→ WORK REQUIRED
Edit the lines below from the one containing "What is the difference" down to the end, putting "data set" wherever "series" appears and changing nothing else. Leave the pictures out of your answer.

Chart interpretation exercises

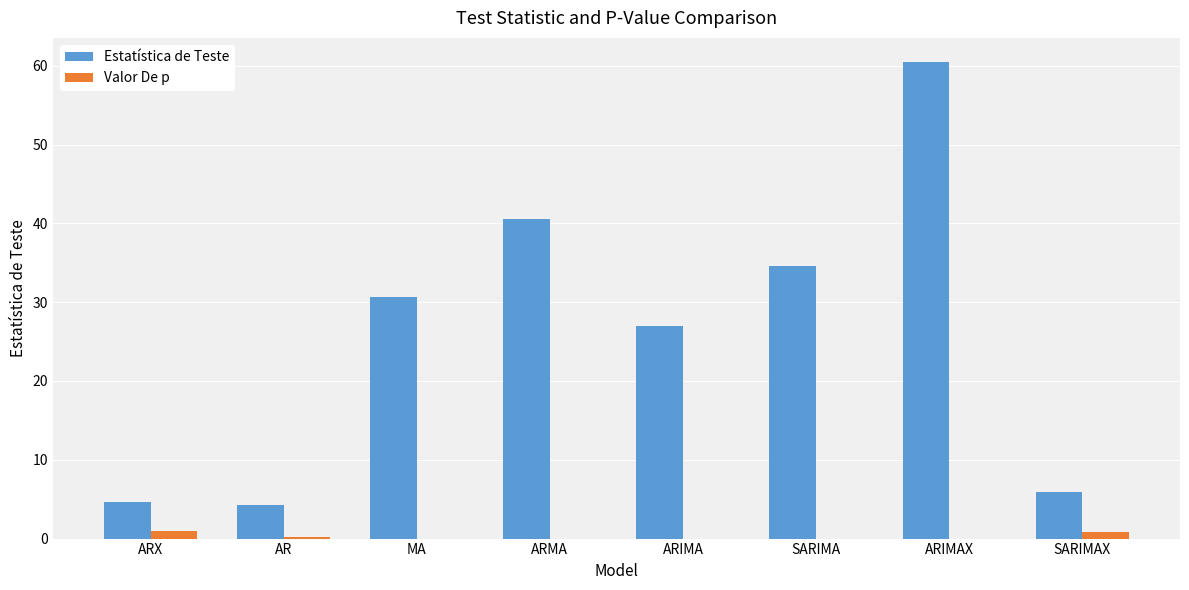

How many groups of bars are there?

8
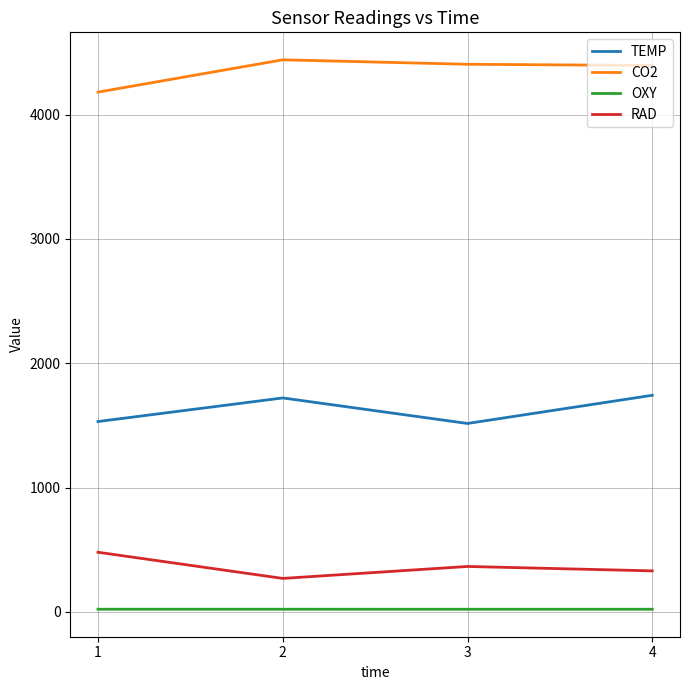

What is the difference between the maximum and minimum values in the TEMP series?

226.7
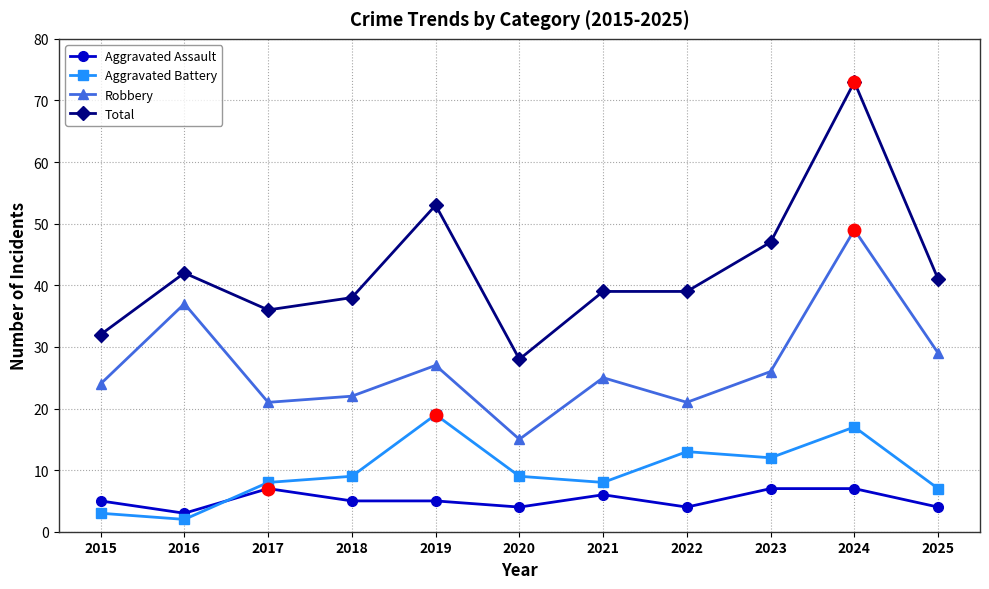

What is the total value across all series at 2022?

77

→ ANSWER BOX
What is the difference between the maximum and minimum values in the TEMP data set?

226.7

What is the total value across all data set at 2022?

77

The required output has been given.